I listen as a woman orders a jack and coke.
“We don’t have Jack here,” the bearded barkeep says with a slow southern drawl. “I recommend Buffalo Trace. It is the most similar.” The woman asks about vodkas, what about Titos. “I can make anything that calls for vodka with Titos. Do you like pineapple?”
Yes, she replies with a certain unease as all of her go-to drinks are denied at a prohibition inspired cocktail bar.
“I know an excellent cocktail with vodka and pineapple,” he says with a cordial hospitality. He wins her over with the principle of saying no and offering a solution.
A metal library ladder is used to access the bottles on the back bar, the selection of gins and bourbons and amaros is quite large. Big barrels act as extra shelving units and another is hollowed and used as a service pass. The space has a NOLA flair with steampunk decor. Chandeliers hang above dining tables. A duct and an old milk can has been transformed into a floating tap system that dominates the bar. It acts as a barrier between the bartenders and patrons and allows them to carefully concoct each drink without too much distraction.

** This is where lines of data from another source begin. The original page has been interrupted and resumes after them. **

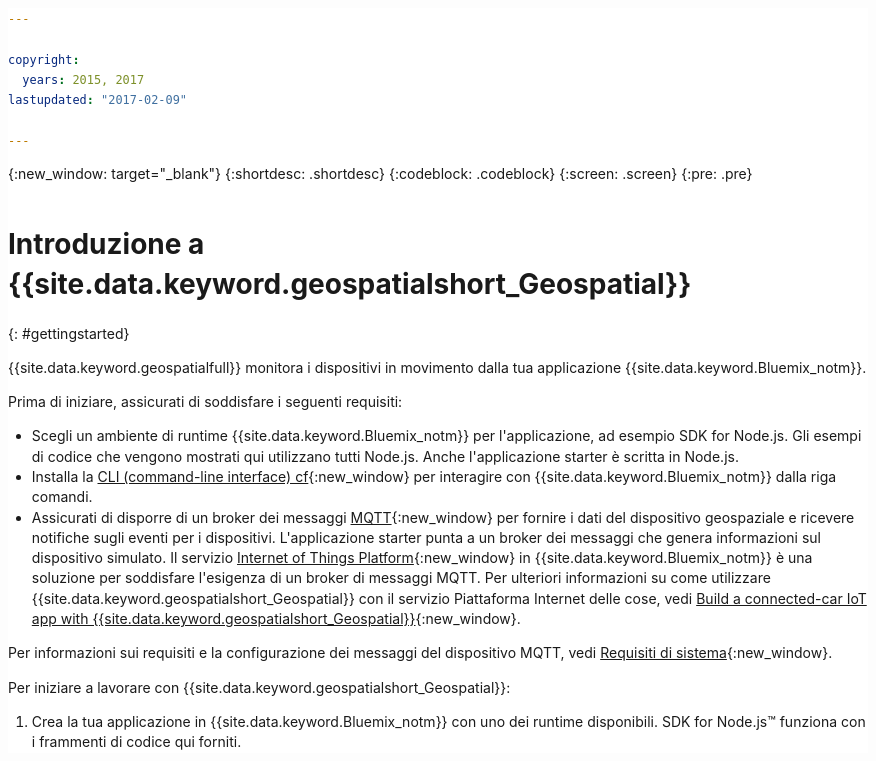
 ```yaml
---

copyright:
  years: 2015, 2017
lastupdated: "2017-02-09"

---
```


 
{:new_window: target="_blank"}
{:shortdesc: .shortdesc}
{:codeblock: .codeblock}
{:screen: .screen}
{:pre: .pre}


# Introduzione a {{site.data.keyword.geospatialshort_Geospatial}}
{: #gettingstarted}

{{site.data.keyword.geospatialfull}} monitora
i dispositivi in movimento dalla tua applicazione {{site.data.keyword.Bluemix_notm}}. 

Prima di iniziare, assicurati di soddisfare i seguenti requisiti:

* Scegli un ambiente di runtime {{site.data.keyword.Bluemix_notm}} per l'applicazione, ad esempio SDK for Node.js. Gli esempi
di codice che vengono mostrati qui utilizzano tutti Node.js. Anche l'applicazione starter
è scritta in Node.js.
* Installa la [CLI (command-line interface) cf](/docs/starters/install_cli.html){:new_window} per interagire con {{site.data.keyword.Bluemix_notm}} dalla riga comandi.
* Assicurati di disporre di un broker dei messaggi [MQTT](http://mqtt.org/){:new_window}
per fornire i dati del dispositivo geospaziale e ricevere notifiche sugli eventi
 per i dispositivi. L'applicazione starter punta a un broker dei messaggi che genera informazioni sul dispositivo simulato. Il
servizio [Internet of Things Platform](https://console.ng.bluemix.net/catalog/services/internet-of-things-platform/){:new_window} in {{site.data.keyword.Bluemix_notm}} è una soluzione per soddisfare l'esigenza di un
broker di messaggi MQTT. Per ulteriori informazioni su come utilizzare {{site.data.keyword.geospatialshort_Geospatial}} con il servizio Piattaforma Internet delle cose, vedi [Build a connected-car IoT app with {{site.data.keyword.geospatialshort_Geospatial}}](http://www.ibm.com/developerworks/mobile/library/mo-connectedcar-app/index.html){:new_window}.

Per informazioni sui requisiti e la configurazione dei messaggi del
dispositivo MQTT, vedi [Requisiti di sistema](/docs/services/geospatial/requirements.html){:new_window}.


Per iniziare a lavorare con {{site.data.keyword.geospatialshort_Geospatial}}:

1. Crea la tua applicazione in {{site.data.keyword.Bluemix_notm}} con
uno dei runtime disponibili. SDK for Node.js™ funziona con i frammenti di codice qui forniti.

I order the Dandy (rye, cocchi torino, dry curacao, cardamaro, and agnostura). Each drink on the short list has tasting notes – the Dandy will be stirred, dark spice, light bitter, sweetness. It is deep, sweet vermouth forward, with a gentle bitter finish. It tastes like home, and by that I mean drinking in New York. I muse on the NOLA-style cocktail bars around the country — the one I sit, Maison Premeire, Bo’s — and how the formula for a NOLA bar is not like most bars in New Orleans. It is as if these bars are attempting to recreate things from photos. However the spirit of prohibition and New Orleans is recreated, accurate or embellished, it is well done.